Thursday, October 6, 2011

26/365 Girl Scouts

Technically Girl Scouts may not be a parish event, but we are commissioned from our church (as opposed to our school, for whatever reason) and we meet in the church basement.

Tonight we made a snack that required using a few kitchen bowls and spoons (Sr. Hildegard, if we need to do more than we did let me know but I think we cleaned it all up). We walked into the kitchen and my girls looked around at the details I don't even see anymore.

The singing fish plaque on the back of the door. The, well, everything marked "Property of Fish Fry." The sign on the wall for those serving on the line, reminding them that they are serving "our guests." Poppy asked who our guests were.

Our guests.

I was expedient and explained the fish fry. But I let that question float in my head while we learned about food safety and how to measure milk in a cup and how much milk did we need....who are our guests?

And that question was answered, for me, just a few minutes later when the buzzer rang and one girl scout trailed in late. Arcelia and her mother Yvonne are not my favorite people. Actually, Arcelia is just fine. Yvonne, though, is not someone I want to spend any time with, at all. In the recent past I have been somewhat thin-lipped and thinly-veiled with my emotions. I don't even know if she's noticed. Her behavior hasn't changed at all, for good or bad. Maybe....no, I'm pretty sure I've been behaving badly.

To our guests.

She came in with a flurry of her own emotions, hands waving in the air, bending forward when she talked to me, like she was aiming for me with her forehead. She followed me into the old atrium. She chatted to me as I got the girls centered on their next task.

"Can I stay? Can I help?"

I thought of something I'd read about Benedictine hospitality back when I was becoming an oblate (I have been remiss in Benedictine reading lately...). I think it was in How to Be a Monastic and Not Leave Your Day Job or one of those books by Br. Benet. How an elderly monk was on his way to do something that was important to him, whatever it was, when the doorbell rang and people had come to tour the monastery. He threw his hands in the air and muttered, "Now I have to do hospitality!" And then went to do it.
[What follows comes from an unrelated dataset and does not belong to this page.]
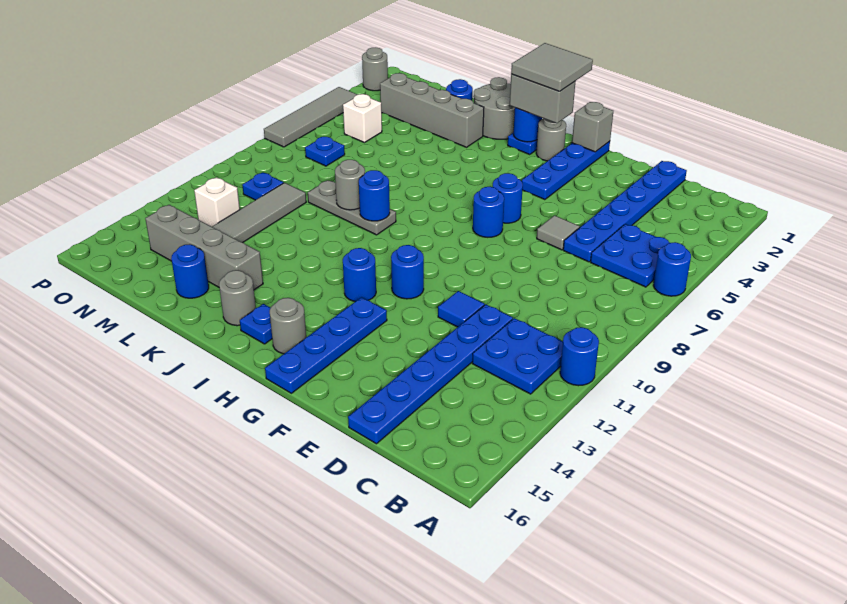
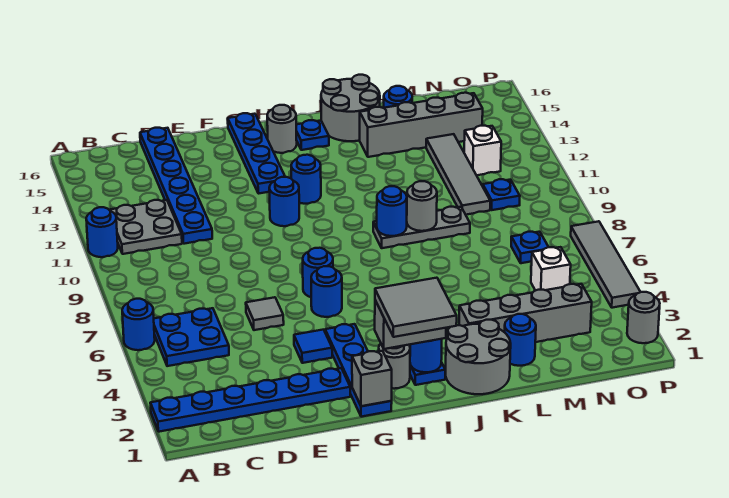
blue 2x2 plate [472,318,563,394] -> grey 2x2 plate [110,200,182,254]
blue 1x6 plate [563,161,687,262] -> blue 1x6 plate turned to [150,368,350,432]
blue 1x1 tile [438,291,485,327] -> blue 1x1 tile moved to [294,330,332,363]
grey 1x1 round brick [219,270,256,326] -> grey 2x2 round brick [321,75,380,141]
That is exactly how I felt as she asked those questions. "Sure," I answered, making eye contact. "I can always use another set of hands." I explained the activity. She mother-henned a bit more than I would have, but she stayed and maybe that's what she wanted to do. We got the activity done, had the snack, and then she stayed to help Jana and I clean up after the girls had left (the last bits in the kitchen, that is--the girls clean up their stuff all the time). I asked her if she'd like to come a bit early next time and help set up. She said she definitely would. I'm not sure if it will come to pass--she classically falls through on her promises--but I knew she was going to volunteer with hesitation and asking her, well, made it seem like she was doing me the favor instead of what was really the truth.

It probably wasn't my most Christian example of hospitality. But frankly, visiting my ailing grandmother is easy. Inviting new neighbors over for coffee is easy. Babysitting Dolores' granddaughter in a pinch is incredibly easy compared to handling the relationship with Yvonne. I have fantasies of paying her off. Of claiming there isn't going to be a troop next year and then sneaking around behind her back. Things that won't work.

I'm stuck with her.

I don't think we'll ever be friends, for many deep reasons, but I think I can manage to be nice. I broke the ice today. We'll see if I warm up more next time.

1 comments:

mh said...

It sounds like you did a good job. Grit your teeth. Say a prayer. And do the best you can.